21 accords de la société POLYCLINIQUE MEDITERRANEE

Le 15/01/2025




Accord Collectif

NAO 2024 Bloc 1 et 2

Articles L. 2242-15, L 3346-1 et L.2242-17

Entre les soussignés :


La société Polyclinique Méditerranée
au capital de 109 940€
Code NAF : 8610Z
Immatriculée au R.C.S. sous le numéro SIRET : 71420105000016
Dont le siège social est à
Avenue d’Argelès
66100 PERPIGNAN
Représentée par Monsieur le Directeur
Agissant en qualité de Directeur


ET

La délégation syndicale CFDT
La délégation syndicale CGT

Préambule

Il est rappelé que la Direction et les Organisations syndicales ont tenu 3 réunions entre le 27/11/2024 et le 09/01/2025 dans le cadre de la Négociation Obligatoire prévue par les articles L. 3346-1 L. 2242-15 et L.2242-17 du Code du travail.

Conformément aux dispositions des articles L 2242-1 et L 2242-17 du code du travail, la direction et les délégations syndicales se sont réunies pour évoquer les sujets suivants :
- Les salaires effectifs ;
- La durée effective et l'organisation du temps de travail, notamment la mise en place du travail à temps partiel. Dans ce cadre, la négociation peut également porter sur la réduction du temps de travail ;
- L'intéressement, le partage de la valeur, la participation et l'épargne salariale, à défaut d'accord d'intéressement, d'accord de participation, de plan d'épargne d'entreprise, de plan d'épargne pour la mise à la retraite collectif ou d'accord de branche comportant un ou plusieurs de ces dispositifs. S'il y a lieu, la négociation porte également sur l'affectation d'une partie des sommes collectées dans le cadre du plan d'épargne pour la retraite collectif mentionné à l'article L. 3334-1 et sur l'acquisition de parts de fonds investis dans les entreprises solidaires mentionnés à l'article L. 3334-13. La même obligation incombe aux groupements d'employeurs ;
- Le suivi de la mise en œuvre des mesures visant à supprimer les écarts de rémunération et les différences de déroulement de carrière entre les femmes et les hommes.
- L'articulation entre la vie personnelle et la vie professionnelle pour les salariés ;
- Les objectifs et les mesures permettant d'atteindre l'égalité professionnelle entre les femmes et les hommes, notamment en matière de suppression des écarts de rémunération, d'accès à l'emploi, de formation professionnelle, de déroulement de carrière et de promotion professionnelle, de conditions de travail et d'emploi, en particulier pour les salariés à temps partiel, et de mixité des emplois.

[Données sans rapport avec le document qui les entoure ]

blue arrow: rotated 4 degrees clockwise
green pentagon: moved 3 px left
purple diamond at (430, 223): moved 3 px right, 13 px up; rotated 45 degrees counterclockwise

Cette négociation s'appuie sur les données mentionnées au 2° de l'article L. 2312-36.
Cette négociation porte également sur l'application de l'article L. 241-3-1 du code de la sécurité sociale et sur les conditions dans lesquelles l'employeur peut prendre en charge tout ou partie du supplément de cotisations ;
- Les mesures permettant de lutter contre toute discrimination en matière de recrutement, d'emploi et d'accès à la formation professionnelle, en favorisant notamment les conditions d'accès aux critères définis aux II et III de l'article L. 6315-1 ;
- Les mesures relatives à l'insertion professionnelle et au maintien dans l'emploi des travailleurs handicapés, notamment les conditions d'accès à l'emploi, à la formation et à la promotion professionnelles, les conditions de travail et d'emploi et les actions de sensibilisation de l'ensemble du personnel au handicap ;
- Les modalités de définition d'un régime de prévoyance et, dans des conditions au moins aussi favorables que celles prévues à l'article L. 911-7 du code de la sécurité sociale, d'un régime de remboursements complémentaires de frais occasionnés par une maladie, une maternité ou un accident, à défaut de couverture par un accord de branche ou un accord d'entreprise.
- L'exercice du droit d'expression directe et collective des salariés prévu au chapitre Ier du titre VIII du présent livre, notamment au moyen des outils numériques disponibles dans l'entreprise ;
- Les modalités du plein exercice par le salarié de son droit à la déconnexion et la mise en place par l'entreprise de dispositifs de régulation de l'utilisation des outils numériques, en vue d'assurer le respect des temps de repos et de congé ainsi que de la vie personnelle et familiale. A défaut d'accord, l'employeur élabore une charte, après avis du comité social et économique. Cette charte définit ces modalités de l'exercice du droit à la déconnexion et prévoit en outre la mise en œuvre, à destination des salariés et du personnel d'encadrement et de direction, d'actions de formation et de sensibilisation à un usage raisonnable des outils numériques.
- Les mesures visant à améliorer la mobilité des salariés entre leur lieu de résidence habituelle et leur lieu de travail, notamment en réduisant le coût de la mobilité, en incitant à l'usage des modes de transport vertueux ainsi que par la prise en charge des frais mentionnés aux articles L. 3261-3 et L. 3261-3-1.
Après examens des différentes revendications, les parties entendent formaliser leur accord par la présente convention.
Les dispositions du présent accord se substituent de plein droit, à compter de leur date d’application à toute disposition conventionnelle, pratique ou usage antérieur de même objet.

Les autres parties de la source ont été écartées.